Fall fiscal update isn't about course correction: Economist
Finance Minister Bill Morneau announced a series of measures in a fiscal update Wednesday aimed at addressing Canadian business leaders’ concerns over Canada’s eroding competitiveness on the global stage.
The federal government unveiled $14 billion worth of corporate tax breaks over the next six years, along with measures to allow businesses to write-off capital investments faster than before.
Morneau’s fiscal update, however, is drawing both praise and criticism. Some experts say the government is now even further away from balancing the budget, while others are warning that the business incentives are not enough to help sectors like the struggling oil patch.
Here’s how experts on BNN Bloomberg are reacting to the federal government’s plan:
“What worries me as a former finance minister is you can’t be blase about how you’re ever going to get back to balance, when you’re running deficits that are so enormous. If you think back to [Jean Chretien] and [Paul Martin], and how hard it was for them to work out of the difficult situation they were in at that time. They had to cut everything – cut transfers to provinces, cut programming, cut, cut, cut … I’m telling you, we’re setting up a situation here. If we’re talking $18 billion to $19 billion deficits, that’s going to be very difficult to crawl out of.”

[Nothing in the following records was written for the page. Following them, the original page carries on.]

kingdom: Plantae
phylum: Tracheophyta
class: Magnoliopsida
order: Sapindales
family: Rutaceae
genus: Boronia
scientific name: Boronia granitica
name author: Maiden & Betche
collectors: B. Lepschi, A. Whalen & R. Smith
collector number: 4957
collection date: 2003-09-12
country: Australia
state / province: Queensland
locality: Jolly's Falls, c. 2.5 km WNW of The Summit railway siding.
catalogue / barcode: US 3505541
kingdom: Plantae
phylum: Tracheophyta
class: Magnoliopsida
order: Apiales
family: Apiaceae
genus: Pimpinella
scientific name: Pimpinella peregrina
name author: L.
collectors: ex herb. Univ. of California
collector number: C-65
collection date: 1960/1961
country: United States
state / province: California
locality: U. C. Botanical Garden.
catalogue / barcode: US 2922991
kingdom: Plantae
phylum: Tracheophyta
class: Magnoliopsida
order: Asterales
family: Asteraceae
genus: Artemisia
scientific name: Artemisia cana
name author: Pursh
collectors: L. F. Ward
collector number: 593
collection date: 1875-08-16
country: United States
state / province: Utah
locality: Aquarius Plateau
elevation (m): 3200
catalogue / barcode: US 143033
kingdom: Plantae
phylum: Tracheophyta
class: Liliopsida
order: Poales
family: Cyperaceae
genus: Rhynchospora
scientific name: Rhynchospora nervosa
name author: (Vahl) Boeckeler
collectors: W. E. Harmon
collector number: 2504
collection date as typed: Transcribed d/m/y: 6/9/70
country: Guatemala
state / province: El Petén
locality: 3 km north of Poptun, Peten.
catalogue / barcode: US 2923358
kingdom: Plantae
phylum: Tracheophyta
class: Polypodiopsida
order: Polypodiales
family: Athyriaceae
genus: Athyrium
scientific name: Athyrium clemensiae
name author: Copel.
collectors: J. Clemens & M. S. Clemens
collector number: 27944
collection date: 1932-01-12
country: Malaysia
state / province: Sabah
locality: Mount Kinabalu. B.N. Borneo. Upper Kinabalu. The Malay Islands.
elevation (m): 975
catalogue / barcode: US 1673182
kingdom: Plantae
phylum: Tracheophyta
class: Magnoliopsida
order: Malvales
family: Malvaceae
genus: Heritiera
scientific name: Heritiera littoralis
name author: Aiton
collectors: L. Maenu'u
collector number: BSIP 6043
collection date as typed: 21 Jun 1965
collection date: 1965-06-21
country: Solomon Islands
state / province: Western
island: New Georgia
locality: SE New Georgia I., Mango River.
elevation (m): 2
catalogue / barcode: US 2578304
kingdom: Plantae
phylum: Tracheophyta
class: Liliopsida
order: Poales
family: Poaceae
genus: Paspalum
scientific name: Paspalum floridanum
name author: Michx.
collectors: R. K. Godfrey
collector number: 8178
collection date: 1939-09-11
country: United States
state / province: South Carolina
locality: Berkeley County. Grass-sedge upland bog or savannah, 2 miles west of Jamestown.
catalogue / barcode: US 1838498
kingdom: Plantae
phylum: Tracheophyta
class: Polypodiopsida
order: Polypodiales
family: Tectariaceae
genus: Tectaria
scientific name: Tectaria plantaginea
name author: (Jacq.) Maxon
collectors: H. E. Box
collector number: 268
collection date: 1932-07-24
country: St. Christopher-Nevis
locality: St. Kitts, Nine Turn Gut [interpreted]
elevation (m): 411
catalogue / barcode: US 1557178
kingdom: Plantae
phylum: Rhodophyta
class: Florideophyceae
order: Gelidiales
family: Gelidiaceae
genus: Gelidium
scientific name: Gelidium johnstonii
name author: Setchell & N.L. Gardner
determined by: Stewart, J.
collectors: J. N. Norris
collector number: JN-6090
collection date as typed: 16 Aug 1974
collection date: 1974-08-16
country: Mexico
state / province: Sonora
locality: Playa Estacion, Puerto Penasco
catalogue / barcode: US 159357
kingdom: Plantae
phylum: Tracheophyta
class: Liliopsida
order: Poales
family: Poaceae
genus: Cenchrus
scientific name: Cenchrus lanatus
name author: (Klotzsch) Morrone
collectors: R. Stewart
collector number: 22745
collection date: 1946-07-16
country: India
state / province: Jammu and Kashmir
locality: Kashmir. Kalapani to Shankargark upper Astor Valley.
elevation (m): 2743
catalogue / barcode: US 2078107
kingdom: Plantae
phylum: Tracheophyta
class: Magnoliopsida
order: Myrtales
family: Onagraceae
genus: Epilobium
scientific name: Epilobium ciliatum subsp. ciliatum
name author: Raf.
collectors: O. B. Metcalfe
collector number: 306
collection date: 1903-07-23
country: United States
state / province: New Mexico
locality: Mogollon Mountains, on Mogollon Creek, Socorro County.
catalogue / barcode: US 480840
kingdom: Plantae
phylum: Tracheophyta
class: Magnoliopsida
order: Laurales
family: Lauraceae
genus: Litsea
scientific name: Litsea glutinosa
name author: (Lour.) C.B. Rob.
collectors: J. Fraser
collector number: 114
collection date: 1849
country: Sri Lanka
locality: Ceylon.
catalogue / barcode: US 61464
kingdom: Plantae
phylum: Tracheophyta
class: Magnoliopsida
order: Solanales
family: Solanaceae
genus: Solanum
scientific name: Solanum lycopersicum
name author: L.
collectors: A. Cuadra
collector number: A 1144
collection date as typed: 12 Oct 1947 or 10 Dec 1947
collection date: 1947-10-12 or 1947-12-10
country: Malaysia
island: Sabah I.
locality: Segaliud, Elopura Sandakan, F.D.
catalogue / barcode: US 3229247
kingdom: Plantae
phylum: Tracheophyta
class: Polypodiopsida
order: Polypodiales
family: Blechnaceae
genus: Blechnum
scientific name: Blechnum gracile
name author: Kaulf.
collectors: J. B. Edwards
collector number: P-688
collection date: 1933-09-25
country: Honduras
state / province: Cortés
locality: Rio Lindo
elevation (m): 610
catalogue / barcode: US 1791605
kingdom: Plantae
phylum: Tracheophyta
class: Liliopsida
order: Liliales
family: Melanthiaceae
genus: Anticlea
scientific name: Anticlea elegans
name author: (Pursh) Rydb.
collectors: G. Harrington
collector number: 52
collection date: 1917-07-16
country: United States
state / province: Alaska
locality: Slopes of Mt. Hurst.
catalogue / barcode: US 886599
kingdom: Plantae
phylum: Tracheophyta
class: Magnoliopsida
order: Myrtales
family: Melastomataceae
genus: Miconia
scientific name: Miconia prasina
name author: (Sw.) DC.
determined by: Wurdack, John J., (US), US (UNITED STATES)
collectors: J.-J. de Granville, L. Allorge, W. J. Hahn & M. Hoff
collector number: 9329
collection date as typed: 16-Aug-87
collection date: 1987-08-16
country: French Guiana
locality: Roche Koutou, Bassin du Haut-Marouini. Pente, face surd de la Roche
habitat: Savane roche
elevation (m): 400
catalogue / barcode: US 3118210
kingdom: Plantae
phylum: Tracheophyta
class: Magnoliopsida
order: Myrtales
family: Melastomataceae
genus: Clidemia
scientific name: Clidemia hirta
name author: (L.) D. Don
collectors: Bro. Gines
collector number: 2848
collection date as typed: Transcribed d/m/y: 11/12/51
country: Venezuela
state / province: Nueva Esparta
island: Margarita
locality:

Carole Taylor, former B.C. finance minister
“I don’t really think incentives to invest through accelerated depreciation is going to change the investment picture in the oil patch, particularly given what oil prices have done recently. But on the margin, when we look outside the resource sector, we have a lot of businesses operating at full capacity … So, businesses do have an increasing need to invest, and today’s announcement around appreciated depreciation on the margin will help or encourage some businesses to do some additional investment. But, it’s not going to lead economic forecasters like myself to really change our economic outlook.”
Craig Alexander, partner and chief economist, Deloitte
“I also feel the proposal of accelerated depreciation, while useful for a number of companies at this point, is really not the best response for a much more competitive tax system. In fact, I think this is a really inadequate response… It will have some impact, but not really addressing all the issues that we need to deal with in terms of competitiveness.”
Jack Mintz, president’s fellow at the School of Public Policy, University of Calgary
“There should have been specific reference to the situation we’re facing in our energy sector and a commitment to get our resources to market. I’m disappointed as well that there isn’t a clear strategy to bring the books back into balance. But, there are other elements that are positive. The accelerated write-offs go beyond what were anticipated, and the other area where there’s real progress being made is in terms of regulatory reform.”
Perrin Beatty, CEO, Canadian Chamber of Commerce
“I was frankly pleasantly surprised. What it says to me is the government does understand in what it means to be in a competitive environment globally, and that not taking any actions would have been crazy quite frankly. But, the actions that they did take, of course, it’s going to dominate headlines, and people will see this as some big reward for business. The reality is businesses are going to be able to invest in our economy. They’re going to be able to invest in innovation, they’re going to be able to invest in infrastructure. They’re going to be able to, most importantly, create jobs. That’s the fiduciary duty of the government, next to our national security.”
Goldie Hyder, president and CEO, Business Council of Canada
“We’re importing oil from Venezuela and Saudi Arabia when we’ve got discounted oil in Calgary. And quite simply, pipelines are a safe and effective way to move new product, and I’d sooner see that product coming from Western Canada than coming from outside foreign countries.”